--- RAW DATA ---

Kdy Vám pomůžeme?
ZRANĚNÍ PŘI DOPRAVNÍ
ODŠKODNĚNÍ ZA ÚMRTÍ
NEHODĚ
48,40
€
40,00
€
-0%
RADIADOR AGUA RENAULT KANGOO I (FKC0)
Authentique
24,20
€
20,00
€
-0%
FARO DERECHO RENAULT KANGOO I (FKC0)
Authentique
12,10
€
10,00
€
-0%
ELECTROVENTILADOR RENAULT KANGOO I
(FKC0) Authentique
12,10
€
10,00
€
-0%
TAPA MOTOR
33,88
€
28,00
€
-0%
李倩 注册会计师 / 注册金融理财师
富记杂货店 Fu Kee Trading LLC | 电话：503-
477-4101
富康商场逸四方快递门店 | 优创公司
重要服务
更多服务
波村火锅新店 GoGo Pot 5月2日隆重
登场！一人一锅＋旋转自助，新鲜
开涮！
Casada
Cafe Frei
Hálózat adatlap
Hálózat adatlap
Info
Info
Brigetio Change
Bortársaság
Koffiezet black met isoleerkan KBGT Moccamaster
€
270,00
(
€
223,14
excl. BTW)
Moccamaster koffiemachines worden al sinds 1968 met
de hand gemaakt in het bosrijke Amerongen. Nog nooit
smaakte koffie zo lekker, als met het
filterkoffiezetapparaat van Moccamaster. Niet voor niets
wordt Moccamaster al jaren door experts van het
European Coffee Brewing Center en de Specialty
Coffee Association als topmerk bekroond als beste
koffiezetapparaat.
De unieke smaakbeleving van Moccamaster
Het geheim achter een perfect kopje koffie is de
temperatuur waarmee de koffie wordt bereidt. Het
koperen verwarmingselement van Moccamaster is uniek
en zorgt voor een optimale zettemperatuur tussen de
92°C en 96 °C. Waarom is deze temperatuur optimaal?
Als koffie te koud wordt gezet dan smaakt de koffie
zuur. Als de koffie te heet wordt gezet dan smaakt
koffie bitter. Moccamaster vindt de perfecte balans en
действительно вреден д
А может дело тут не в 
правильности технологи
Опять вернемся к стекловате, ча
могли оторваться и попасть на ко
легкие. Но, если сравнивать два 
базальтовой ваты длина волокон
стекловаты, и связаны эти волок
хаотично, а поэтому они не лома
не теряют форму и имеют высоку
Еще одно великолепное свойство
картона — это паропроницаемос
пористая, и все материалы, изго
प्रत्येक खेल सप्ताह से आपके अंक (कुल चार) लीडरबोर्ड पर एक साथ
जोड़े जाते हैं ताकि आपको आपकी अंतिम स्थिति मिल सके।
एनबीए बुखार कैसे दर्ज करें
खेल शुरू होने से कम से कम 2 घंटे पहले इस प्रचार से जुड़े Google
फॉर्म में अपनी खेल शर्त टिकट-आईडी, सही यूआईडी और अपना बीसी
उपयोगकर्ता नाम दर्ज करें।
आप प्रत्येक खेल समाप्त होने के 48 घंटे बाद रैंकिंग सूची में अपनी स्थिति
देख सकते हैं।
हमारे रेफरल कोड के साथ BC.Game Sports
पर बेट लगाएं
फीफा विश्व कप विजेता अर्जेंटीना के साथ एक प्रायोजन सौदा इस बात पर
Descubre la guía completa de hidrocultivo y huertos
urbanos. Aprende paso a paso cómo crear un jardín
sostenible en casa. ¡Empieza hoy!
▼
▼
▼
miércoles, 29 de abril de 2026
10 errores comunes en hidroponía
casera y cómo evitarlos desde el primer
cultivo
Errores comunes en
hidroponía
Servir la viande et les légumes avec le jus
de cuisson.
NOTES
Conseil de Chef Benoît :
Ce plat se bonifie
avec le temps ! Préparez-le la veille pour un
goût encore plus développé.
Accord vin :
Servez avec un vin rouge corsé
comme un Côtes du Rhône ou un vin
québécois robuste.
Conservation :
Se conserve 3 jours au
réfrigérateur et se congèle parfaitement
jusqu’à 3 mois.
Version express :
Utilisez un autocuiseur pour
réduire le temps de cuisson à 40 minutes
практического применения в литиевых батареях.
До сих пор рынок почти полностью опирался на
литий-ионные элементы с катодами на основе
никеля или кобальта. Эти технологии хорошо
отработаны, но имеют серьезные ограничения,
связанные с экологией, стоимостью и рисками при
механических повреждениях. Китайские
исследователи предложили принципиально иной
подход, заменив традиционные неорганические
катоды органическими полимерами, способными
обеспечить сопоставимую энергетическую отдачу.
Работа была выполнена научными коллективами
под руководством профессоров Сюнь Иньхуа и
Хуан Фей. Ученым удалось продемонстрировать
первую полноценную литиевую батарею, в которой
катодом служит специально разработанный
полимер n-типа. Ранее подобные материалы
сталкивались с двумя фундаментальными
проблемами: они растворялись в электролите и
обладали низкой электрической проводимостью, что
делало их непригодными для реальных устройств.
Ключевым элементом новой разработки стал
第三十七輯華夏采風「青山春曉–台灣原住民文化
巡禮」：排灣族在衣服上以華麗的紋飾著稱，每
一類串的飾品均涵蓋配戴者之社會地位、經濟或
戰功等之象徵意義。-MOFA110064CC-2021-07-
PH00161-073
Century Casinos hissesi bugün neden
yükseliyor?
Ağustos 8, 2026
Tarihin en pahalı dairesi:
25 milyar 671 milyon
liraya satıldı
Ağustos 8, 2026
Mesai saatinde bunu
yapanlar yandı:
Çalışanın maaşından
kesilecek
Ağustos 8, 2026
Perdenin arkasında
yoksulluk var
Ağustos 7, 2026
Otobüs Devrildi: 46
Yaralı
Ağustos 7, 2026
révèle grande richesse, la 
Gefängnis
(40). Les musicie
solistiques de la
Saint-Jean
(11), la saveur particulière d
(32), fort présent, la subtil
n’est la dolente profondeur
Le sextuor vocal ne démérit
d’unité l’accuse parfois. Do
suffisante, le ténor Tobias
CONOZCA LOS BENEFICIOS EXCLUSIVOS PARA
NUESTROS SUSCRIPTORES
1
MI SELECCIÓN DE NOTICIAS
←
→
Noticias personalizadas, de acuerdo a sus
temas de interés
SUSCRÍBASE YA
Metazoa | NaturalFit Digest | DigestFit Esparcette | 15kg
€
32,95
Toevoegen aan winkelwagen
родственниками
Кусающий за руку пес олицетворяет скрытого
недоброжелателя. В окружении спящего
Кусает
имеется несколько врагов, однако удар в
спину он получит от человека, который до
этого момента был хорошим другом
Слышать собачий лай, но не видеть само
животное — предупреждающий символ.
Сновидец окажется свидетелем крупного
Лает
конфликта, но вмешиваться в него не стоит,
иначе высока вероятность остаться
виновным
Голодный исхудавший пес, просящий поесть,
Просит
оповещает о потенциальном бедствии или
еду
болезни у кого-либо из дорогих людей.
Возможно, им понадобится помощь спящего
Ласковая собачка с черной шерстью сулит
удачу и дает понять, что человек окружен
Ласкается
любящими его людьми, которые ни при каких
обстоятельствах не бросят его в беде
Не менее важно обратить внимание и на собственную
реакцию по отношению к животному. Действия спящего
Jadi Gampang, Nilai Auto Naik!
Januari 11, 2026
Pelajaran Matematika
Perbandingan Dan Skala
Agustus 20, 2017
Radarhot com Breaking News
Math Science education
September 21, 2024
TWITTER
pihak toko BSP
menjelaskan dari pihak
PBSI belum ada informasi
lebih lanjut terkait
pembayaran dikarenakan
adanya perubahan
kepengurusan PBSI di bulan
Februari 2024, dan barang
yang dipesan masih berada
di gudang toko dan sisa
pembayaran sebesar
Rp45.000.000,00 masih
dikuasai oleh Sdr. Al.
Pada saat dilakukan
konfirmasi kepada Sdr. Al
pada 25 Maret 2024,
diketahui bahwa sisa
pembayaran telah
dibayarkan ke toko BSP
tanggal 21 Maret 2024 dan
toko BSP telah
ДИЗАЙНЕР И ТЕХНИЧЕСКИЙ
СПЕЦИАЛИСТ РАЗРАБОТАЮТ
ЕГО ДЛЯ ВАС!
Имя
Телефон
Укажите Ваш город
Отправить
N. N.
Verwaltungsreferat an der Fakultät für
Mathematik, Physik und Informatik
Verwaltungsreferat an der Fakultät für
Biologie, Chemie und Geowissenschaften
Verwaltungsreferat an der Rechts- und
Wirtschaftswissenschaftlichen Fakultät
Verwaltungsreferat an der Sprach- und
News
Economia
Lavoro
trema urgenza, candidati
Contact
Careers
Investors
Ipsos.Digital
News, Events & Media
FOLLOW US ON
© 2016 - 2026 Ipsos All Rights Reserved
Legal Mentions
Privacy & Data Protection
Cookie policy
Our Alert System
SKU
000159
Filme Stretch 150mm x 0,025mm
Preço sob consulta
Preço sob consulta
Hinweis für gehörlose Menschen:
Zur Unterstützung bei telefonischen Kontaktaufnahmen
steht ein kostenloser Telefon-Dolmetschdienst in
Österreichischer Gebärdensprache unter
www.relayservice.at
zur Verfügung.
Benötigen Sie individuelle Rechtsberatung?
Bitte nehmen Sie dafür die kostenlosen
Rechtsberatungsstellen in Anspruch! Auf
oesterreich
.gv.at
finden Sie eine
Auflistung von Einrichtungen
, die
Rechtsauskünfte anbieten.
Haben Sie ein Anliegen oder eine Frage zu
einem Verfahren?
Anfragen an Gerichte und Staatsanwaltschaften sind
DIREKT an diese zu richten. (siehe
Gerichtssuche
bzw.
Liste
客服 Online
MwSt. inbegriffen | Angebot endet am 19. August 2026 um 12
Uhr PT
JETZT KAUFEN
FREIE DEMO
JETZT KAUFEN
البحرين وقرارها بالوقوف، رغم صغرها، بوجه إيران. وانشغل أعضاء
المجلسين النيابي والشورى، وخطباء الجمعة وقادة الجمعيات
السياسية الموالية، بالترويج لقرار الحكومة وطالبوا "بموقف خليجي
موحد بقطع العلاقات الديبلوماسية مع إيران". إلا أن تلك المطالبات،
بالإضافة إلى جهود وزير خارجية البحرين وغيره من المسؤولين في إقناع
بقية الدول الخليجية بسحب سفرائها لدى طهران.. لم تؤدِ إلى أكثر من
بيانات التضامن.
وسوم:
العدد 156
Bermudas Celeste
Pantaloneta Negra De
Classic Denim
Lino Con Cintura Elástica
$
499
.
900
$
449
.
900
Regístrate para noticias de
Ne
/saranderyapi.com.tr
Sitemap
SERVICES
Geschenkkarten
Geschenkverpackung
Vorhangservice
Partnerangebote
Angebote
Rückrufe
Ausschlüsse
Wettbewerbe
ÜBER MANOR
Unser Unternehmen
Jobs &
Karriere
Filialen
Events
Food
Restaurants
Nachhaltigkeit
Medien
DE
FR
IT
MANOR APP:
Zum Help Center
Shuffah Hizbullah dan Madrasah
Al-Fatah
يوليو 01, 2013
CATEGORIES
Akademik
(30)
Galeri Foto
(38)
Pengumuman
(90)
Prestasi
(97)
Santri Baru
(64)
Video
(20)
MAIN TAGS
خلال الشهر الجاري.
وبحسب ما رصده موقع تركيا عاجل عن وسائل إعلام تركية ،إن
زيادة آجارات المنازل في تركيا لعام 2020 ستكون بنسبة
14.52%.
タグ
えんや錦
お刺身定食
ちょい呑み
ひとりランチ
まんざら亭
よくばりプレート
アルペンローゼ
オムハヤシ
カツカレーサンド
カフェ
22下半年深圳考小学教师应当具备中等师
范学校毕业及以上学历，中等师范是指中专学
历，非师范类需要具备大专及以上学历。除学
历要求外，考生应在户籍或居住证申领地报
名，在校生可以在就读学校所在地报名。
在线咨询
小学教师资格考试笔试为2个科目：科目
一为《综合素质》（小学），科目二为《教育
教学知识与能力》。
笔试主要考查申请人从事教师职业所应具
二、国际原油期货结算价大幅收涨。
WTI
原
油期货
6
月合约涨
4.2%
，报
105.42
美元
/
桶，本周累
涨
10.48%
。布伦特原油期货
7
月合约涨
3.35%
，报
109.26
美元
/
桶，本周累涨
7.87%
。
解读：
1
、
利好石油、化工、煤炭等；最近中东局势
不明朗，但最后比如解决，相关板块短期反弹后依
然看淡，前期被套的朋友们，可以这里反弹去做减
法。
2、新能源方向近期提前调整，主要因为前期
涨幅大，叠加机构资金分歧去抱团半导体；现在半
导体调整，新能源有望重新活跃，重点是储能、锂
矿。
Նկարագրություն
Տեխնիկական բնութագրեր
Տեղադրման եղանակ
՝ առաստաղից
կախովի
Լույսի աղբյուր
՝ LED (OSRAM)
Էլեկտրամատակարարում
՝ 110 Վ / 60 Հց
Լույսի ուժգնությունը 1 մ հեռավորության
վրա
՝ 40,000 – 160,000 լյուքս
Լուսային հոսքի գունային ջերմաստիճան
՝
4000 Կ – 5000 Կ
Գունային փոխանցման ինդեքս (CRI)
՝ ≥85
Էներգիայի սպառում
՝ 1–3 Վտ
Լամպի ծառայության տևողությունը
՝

---

_PROBLEM TO WORK ON_: Reproduce word for word the lines from the first one up to and including the line with "temperatuur waarmee de".

_OUTPUT_:
Kdy Vám pomůžeme?
ZRANĚNÍ PŘI DOPRAVNÍ
ODŠKODNĚNÍ ZA ÚMRTÍ
NEHODĚ
48,40
€
40,00
€
-0%
RADIADOR AGUA RENAULT KANGOO I (FKC0)
Authentique
24,20
€
20,00
€
-0%
FARO DERECHO RENAULT KANGOO I (FKC0)
Authentique
12,10
€
10,00
€
-0%
ELECTROVENTILADOR RENAULT KANGOO I
(FKC0) Authentique
12,10
€
10,00
€
-0%
TAPA MOTOR
33,88
€
28,00
€
-0%
李倩 注册会计师 / 注册金融理财师
富记杂货店 Fu Kee Trading LLC | 电话：503-
477-4101
富康商场逸四方快递门店 | 优创公司
重要服务
更多服务
波村火锅新店 GoGo Pot 5月2日隆重
登场！一人一锅＋旋转自助，新鲜
开涮！
Casada
Cafe Frei
Hálózat adatlap
Hálózat adatlap
Info
Info
Brigetio Change
Bortársaság
Koffiezet black met isoleerkan KBGT Moccamaster
€
270,00
(
€
223,14
excl. BTW)
Moccamaster koffiemachines worden al sinds 1968 met
de hand gemaakt in het bosrijke Amerongen. Nog nooit
smaakte koffie zo lekker, als met het
filterkoffiezetapparaat van Moccamaster. Niet voor niets
wordt Moccamaster al jaren door experts van het
European Coffee Brewing Center en de Specialty
Coffee Association als topmerk bekroond als beste
koffiezetapparaat.
De unieke smaakbeleving van Moccamaster
Het geheim achter een perfect kopje koffie is de
temperatuur waarmee de koffie wordt bereidt. Het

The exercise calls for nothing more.